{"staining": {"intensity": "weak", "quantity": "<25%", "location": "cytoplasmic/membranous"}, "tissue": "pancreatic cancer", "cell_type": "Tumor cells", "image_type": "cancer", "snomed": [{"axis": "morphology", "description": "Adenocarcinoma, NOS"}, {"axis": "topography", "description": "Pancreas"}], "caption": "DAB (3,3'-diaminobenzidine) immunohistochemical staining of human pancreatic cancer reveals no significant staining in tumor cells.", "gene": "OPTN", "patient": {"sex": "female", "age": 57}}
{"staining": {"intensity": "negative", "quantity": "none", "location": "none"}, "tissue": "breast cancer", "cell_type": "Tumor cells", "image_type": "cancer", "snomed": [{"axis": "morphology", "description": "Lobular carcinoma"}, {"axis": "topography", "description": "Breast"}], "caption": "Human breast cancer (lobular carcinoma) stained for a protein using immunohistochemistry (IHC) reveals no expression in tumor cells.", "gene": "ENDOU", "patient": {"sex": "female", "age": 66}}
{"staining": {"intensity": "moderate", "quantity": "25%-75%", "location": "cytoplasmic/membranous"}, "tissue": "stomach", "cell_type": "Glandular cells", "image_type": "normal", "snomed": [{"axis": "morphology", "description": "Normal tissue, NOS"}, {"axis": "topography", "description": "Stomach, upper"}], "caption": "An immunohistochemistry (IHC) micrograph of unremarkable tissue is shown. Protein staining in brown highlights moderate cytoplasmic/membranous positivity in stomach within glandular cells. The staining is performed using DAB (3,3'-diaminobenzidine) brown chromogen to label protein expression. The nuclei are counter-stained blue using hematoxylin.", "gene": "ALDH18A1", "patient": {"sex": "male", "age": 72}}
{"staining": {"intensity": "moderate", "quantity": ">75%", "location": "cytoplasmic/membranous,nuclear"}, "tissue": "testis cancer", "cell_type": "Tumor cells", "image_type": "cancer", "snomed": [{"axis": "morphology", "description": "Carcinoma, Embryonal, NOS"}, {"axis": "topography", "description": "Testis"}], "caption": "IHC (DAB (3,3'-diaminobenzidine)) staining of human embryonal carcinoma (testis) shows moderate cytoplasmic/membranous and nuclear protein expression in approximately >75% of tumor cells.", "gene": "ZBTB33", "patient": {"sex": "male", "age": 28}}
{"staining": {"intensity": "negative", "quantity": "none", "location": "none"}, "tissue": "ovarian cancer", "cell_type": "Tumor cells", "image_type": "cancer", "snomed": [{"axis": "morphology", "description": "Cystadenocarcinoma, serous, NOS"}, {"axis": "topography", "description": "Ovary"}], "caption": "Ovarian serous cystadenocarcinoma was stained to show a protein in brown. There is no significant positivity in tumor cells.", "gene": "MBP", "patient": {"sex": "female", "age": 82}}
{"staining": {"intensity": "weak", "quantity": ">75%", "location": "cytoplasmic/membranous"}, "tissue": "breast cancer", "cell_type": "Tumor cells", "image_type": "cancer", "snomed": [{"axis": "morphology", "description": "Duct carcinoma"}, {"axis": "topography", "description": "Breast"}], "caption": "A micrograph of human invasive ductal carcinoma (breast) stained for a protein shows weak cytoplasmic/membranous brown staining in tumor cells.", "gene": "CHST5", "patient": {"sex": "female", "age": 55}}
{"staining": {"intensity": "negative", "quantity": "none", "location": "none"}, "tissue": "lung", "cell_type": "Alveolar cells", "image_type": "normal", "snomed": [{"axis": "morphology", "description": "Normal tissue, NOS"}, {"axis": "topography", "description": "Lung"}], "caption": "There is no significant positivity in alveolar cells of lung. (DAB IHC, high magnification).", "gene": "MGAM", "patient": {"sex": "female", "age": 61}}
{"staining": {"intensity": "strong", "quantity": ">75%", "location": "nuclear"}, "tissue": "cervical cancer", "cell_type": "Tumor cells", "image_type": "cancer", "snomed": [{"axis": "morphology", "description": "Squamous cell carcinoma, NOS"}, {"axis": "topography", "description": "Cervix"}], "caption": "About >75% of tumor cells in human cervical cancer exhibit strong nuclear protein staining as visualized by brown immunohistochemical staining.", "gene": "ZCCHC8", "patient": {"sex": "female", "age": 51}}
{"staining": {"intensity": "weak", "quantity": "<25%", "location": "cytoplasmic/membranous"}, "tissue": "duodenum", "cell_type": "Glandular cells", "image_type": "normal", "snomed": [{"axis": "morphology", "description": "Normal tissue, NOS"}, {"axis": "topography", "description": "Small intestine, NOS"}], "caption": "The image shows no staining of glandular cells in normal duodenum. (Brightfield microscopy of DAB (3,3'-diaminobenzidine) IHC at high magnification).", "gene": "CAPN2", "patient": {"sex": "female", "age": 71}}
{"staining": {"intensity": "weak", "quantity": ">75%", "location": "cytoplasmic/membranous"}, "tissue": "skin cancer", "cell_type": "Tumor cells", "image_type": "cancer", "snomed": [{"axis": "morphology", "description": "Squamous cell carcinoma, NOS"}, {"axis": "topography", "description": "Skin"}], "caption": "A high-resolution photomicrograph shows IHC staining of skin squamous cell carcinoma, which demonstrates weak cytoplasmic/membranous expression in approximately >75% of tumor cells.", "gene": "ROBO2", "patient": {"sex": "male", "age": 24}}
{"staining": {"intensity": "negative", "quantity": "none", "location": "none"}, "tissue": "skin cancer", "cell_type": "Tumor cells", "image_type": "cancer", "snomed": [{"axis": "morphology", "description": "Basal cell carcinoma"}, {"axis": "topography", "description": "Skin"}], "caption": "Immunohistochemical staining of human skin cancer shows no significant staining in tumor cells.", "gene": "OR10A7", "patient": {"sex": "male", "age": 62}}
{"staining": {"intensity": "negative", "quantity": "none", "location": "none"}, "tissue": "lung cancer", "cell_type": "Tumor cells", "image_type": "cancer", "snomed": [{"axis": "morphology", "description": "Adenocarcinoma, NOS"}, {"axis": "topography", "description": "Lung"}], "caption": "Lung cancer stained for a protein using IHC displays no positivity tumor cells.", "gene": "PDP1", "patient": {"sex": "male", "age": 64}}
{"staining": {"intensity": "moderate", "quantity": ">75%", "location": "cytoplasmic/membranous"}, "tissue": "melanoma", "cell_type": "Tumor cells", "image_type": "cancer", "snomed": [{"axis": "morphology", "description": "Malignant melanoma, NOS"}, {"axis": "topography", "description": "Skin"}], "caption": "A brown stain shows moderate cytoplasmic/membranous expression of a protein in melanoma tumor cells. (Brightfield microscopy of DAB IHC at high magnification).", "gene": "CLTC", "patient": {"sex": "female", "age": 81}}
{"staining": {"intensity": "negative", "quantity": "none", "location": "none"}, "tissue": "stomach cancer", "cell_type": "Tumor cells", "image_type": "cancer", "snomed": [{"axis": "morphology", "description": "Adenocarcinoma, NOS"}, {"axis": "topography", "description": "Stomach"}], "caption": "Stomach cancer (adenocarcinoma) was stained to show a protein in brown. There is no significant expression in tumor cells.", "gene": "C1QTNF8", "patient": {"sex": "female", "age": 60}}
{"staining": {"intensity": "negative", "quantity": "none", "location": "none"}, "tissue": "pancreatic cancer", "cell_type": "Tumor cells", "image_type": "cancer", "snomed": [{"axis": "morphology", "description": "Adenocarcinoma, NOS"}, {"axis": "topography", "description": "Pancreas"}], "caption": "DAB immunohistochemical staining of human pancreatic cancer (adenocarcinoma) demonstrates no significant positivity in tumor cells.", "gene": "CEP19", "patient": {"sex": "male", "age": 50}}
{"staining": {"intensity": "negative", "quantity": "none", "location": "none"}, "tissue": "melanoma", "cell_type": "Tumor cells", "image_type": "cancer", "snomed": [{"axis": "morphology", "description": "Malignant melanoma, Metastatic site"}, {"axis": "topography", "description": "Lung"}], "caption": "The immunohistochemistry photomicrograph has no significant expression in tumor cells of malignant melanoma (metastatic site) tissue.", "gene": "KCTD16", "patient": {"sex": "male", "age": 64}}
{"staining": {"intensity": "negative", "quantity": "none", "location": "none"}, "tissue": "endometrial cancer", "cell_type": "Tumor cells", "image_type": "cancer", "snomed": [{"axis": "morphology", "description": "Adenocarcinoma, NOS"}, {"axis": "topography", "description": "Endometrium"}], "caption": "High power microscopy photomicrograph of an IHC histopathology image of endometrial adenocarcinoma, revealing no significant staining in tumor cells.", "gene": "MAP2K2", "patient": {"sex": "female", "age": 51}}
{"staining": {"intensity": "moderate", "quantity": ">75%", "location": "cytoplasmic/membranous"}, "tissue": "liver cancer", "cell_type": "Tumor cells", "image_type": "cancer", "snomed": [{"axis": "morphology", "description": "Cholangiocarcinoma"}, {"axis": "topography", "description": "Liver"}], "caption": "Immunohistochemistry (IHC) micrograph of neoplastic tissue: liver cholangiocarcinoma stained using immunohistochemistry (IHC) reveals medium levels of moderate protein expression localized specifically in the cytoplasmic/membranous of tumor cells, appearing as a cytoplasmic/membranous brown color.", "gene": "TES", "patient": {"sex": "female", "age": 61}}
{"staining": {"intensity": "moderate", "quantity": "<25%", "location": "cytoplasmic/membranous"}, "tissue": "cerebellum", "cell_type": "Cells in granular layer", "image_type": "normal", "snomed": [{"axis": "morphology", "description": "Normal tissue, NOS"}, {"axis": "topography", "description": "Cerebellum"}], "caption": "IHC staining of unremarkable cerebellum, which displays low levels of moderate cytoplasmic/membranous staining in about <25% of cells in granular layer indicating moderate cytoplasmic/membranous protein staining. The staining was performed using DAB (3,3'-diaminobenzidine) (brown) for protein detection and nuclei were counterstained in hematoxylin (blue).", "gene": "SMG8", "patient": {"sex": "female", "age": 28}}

______

Quote exactly the first line of the data and every line after it through the one holding "breast cancer (lobular".

## ANSWER SECTION:
{"staining": {"intensity": "weak", "quantity": "<25%", "location": "cytoplasmic/membranous"}, "tissue": "pancreatic cancer", "cell_type": "Tumor cells", "image_type": "cancer", "snomed": [{"axis": "morphology", "description": "Adenocarcinoma, NOS"}, {"axis": "topography", "description": "Pancreas"}], "caption": "DAB (3,3'-diaminobenzidine) immunohistochemical staining of human pancreatic cancer reveals no significant staining in tumor cells.", "gene": "OPTN", "patient": {"sex": "female", "age": 57}}
{"staining": {"intensity": "negative", "quantity": "none", "location": "none"}, "tissue": "breast cancer", "cell_type": "Tumor cells", "image_type": "cancer", "snomed": [{"axis": "morphology", "description": "Lobular carcinoma"}, {"axis": "topography", "description": "Breast"}], "caption": "Human breast cancer (lobular carcinoma) stained for a protein using immunohistochemistry (IHC) reveals no expression in tumor cells.", "gene": "ENDOU", "patient": {"sex": "female", "age": 66}}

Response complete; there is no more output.